The Positive Change Programme
Description
Service Description
What happens in the Positive Change Programme?
We know it can be tough facing up to difficult problems. We want to support you to make the changes you need, so that you can be around your partner and children without hurting or scaring them. Talking about your problem will help you understand it better and make it easier to deal with.
The Positive Change programme starts with an individual assessment, where you will meet with a worker who will help you to explore the impact of your behaviour and decide if the group will be right for you.
Each group is facilitated by two workers. Weekly evening sessions will help you learn how to:
• Develop respect for yourself.
• Become a better parent.
• Recognise abusive behaviours and the warning signs that lead up to them.
• Develop self control to end behaviours you don’t feel comfortable about.
• Practice ways to choose alternatives to violence and abuse.
• Recognise the effects of your violence on family members.
• Develop ways to show your love and respect for (ex) partners and children.
• Understand how you developed the need to control others – looking at your upbringing and society and questioning what you’ve learned.

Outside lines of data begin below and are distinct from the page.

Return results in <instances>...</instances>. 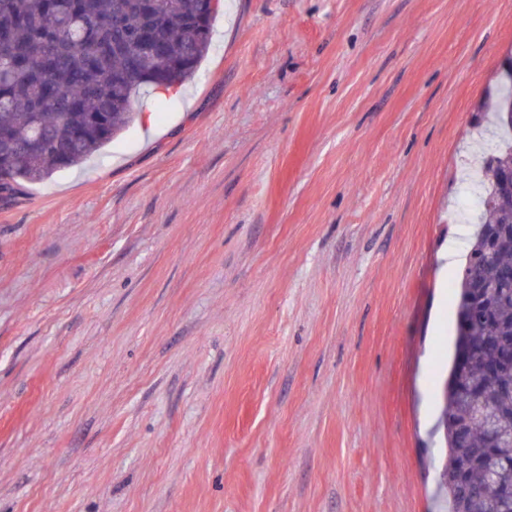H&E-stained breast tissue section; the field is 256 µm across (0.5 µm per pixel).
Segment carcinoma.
Wrapping results in <instances>:
<instances>
[{"mask_svg":"<svg viewBox=\"0 0 512 512\" xmlns=\"http://www.w3.org/2000/svg\"><path fill=\"white\" fill-rule=\"evenodd\" d=\"M209 0H0V201L81 166L136 120L133 102L191 80L211 46ZM149 31L155 51L142 50ZM512 85L494 110L512 126ZM481 222L456 285L467 370L444 386L448 512H512V146L485 160ZM478 254L474 261L471 256Z\"/></svg>","mask_w":512,"mask_h":512,"instance_id":"obj_1","label":"carcinoma"}]
</instances>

We offer take-home exercises and teach skills to help you to transform your relationship for the better.
Additional Information
Additional Information
Do you need the Positive Change Programme?
Have you ever acted like this towards your partner?
Physical abuse: Slapped, punched or kicked her, pushed / shoved her or restrained her.
Intimidation: Punched walls / doors, smashed things, frightened her by looks, gestures or actions.
Isolation: Kept her from going places (school, work etc), disapproved of her friends and relatives, questioned her about her whereabouts.
Minimizing, denying and blaming: Made light of abuse, said abuse was her fault or blamed it on drink or stress.
Using children: Told the children she was not a good mother, threatened to take the children away, told the children they don’t need to follow her rules, undermining her authority.
Coercion and threats: Threatened to harm her, threatened to harm her friends or relatives.